Yeah, I know: a lot of startups don't need business plans. You can bootstrap.<p>Some ideas don't fall under that tent, though, and will require some funding -- therefore, a business plan.<p>Does anyone know of good examples online (real-world plans would be awesome), guides, wisdom, advice? Please share.
======
Alex3917
The last time I checked there weren't actually any good books or websites on
writing business plans. There is a business plans for dummies book, but it's
really bad.

The startup wikia has a decent template and some links:

<http://startup.wikia.com/wiki/Business_plan>

There are lots of different templates. The important thing to remember is that
you shouldn't feel compelled to put everything on the template into the actual
business plan.

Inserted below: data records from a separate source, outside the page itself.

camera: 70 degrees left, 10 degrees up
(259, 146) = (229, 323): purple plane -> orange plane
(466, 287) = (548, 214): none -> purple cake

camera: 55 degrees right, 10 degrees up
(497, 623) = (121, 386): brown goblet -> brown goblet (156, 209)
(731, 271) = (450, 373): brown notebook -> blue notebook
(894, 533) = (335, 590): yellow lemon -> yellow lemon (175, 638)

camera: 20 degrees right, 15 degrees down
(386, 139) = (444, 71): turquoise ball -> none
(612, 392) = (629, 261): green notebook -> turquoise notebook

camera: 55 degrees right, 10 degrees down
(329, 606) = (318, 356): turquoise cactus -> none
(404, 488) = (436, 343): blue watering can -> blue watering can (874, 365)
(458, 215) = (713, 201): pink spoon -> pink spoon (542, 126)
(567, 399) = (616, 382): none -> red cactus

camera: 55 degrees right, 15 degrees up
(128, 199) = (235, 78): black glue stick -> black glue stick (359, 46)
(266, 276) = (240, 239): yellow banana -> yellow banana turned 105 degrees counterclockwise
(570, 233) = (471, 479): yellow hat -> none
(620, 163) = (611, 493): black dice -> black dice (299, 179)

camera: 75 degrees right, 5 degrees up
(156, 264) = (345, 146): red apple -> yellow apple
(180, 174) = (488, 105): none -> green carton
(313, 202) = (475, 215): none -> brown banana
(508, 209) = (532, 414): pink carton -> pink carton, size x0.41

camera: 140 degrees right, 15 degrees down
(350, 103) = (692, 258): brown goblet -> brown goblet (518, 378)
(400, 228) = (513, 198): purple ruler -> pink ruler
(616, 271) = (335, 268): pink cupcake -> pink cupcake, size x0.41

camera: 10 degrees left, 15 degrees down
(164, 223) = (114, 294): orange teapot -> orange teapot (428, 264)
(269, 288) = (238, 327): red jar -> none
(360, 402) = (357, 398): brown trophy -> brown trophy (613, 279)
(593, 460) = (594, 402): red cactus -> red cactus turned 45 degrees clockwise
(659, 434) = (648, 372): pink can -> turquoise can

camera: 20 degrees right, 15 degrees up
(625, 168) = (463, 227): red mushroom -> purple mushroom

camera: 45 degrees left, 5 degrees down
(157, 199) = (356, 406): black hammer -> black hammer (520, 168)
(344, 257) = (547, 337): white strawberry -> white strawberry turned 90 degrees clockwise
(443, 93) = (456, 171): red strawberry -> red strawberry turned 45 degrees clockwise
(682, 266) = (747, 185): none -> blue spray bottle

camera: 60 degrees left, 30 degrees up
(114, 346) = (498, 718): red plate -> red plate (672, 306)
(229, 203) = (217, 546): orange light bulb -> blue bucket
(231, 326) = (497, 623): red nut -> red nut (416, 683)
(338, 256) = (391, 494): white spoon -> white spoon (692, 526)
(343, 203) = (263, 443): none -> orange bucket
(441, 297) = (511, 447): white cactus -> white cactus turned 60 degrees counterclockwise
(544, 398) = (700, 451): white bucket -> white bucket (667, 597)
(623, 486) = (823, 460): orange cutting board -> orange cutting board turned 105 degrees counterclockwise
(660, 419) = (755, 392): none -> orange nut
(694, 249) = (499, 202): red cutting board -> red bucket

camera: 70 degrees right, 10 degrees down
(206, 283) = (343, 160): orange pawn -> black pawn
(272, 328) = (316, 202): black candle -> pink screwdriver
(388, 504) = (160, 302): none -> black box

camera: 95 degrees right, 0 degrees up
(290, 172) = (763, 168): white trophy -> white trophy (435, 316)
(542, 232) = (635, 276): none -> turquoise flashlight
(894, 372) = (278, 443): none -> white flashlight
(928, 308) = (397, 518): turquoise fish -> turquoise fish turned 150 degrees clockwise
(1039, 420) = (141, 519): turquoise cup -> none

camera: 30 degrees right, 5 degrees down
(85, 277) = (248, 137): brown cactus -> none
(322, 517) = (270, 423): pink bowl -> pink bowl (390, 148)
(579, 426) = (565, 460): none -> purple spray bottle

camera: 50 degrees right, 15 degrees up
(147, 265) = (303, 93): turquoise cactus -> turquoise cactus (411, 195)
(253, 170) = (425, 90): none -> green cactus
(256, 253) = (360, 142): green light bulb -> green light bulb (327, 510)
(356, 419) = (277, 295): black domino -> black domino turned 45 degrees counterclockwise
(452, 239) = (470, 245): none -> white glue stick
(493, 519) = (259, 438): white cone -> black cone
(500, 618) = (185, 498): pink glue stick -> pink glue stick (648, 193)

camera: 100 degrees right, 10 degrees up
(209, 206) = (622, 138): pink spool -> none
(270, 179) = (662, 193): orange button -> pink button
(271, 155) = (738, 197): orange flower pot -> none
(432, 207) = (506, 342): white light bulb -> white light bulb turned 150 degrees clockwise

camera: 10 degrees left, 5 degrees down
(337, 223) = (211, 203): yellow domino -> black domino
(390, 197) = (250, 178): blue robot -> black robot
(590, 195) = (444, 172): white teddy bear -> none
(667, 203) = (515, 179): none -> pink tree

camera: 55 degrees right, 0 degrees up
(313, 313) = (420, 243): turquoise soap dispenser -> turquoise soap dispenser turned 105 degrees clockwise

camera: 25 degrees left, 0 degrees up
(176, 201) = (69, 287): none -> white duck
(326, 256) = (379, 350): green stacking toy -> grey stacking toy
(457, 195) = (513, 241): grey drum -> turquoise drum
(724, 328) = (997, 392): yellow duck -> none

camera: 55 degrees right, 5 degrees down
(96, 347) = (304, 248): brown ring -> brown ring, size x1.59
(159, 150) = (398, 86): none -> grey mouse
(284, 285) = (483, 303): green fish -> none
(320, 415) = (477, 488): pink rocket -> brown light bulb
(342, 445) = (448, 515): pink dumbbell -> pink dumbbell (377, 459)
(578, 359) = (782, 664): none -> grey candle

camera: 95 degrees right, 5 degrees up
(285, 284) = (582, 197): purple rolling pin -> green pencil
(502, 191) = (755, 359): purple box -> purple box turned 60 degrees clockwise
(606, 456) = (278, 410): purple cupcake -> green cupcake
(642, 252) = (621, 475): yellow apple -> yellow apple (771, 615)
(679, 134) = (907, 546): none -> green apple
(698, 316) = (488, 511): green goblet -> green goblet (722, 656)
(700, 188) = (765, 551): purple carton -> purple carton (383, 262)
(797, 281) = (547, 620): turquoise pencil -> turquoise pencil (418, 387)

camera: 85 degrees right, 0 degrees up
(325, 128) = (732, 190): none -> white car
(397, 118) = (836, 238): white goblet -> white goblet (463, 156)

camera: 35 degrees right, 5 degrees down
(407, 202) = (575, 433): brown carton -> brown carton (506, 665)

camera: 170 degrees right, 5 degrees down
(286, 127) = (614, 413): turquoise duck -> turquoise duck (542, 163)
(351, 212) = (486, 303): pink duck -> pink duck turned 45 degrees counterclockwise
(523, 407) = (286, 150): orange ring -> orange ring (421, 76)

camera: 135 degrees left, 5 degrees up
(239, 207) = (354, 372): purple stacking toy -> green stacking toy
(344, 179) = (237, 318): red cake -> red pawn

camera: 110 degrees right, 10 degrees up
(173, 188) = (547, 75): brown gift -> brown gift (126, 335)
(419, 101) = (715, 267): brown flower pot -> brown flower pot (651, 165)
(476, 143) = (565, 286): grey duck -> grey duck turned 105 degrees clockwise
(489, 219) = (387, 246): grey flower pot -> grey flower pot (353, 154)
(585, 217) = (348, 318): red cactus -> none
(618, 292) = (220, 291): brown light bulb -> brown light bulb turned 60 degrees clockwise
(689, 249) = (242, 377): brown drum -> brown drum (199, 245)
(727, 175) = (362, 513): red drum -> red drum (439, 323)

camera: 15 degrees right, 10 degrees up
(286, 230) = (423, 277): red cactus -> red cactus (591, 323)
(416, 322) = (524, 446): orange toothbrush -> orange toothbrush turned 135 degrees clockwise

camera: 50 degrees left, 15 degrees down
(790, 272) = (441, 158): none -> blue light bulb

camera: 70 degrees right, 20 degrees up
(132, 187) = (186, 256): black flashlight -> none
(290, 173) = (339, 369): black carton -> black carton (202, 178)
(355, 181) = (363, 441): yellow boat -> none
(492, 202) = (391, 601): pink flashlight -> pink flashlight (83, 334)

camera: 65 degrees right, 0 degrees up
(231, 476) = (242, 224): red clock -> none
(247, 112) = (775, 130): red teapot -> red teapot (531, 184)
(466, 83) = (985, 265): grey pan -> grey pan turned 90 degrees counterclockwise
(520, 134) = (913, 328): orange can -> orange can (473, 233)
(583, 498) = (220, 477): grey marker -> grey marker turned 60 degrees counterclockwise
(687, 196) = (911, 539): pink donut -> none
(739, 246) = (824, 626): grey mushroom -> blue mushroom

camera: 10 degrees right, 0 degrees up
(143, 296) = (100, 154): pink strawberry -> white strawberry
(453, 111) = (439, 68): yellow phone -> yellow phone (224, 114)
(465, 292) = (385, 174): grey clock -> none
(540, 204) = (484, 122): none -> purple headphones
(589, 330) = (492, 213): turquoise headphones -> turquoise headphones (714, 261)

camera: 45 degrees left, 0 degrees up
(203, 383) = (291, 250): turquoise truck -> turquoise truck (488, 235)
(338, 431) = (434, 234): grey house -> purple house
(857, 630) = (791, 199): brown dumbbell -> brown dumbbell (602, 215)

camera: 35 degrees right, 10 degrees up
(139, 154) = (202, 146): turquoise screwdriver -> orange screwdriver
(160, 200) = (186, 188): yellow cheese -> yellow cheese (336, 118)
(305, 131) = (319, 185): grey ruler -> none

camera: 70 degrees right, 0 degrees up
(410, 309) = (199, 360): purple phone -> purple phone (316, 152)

A lot of the categories just don't apply or are of trivial
importance for any given startup. The best way to learn is to find examples.
The libraries at most business schools will have examples of student created
business plans. Since ideas tend to overlap, there will almost certainly be
several business plans that are similar to your idea or are at least in the
same genre.

The Thousand Rand Challenge materials, while not the format you want, ask some
useful questions:

<http://startup.wikia.com/wiki/Thousand_Rand_Challenge>

Sorry for the disjointed nature of this post, I just had a quadruple espresso
and I don't normally drink coffee.

------
jmackinn
I've used the Scotiabank business plan writer before and fount it to be pretty
good. It is an online app now but the last time I used it, the writer was a
standalone program. I imagine that it's the same though.

<http://cgi.scotiabank.com/planwriter/scotia_sb.html>

------
edw519
Here's a good starting point...

<http://blog.guykawasaki.com/2007/07/how-to-write-a-.html>

There's tons of gold in his blog. Go mine it.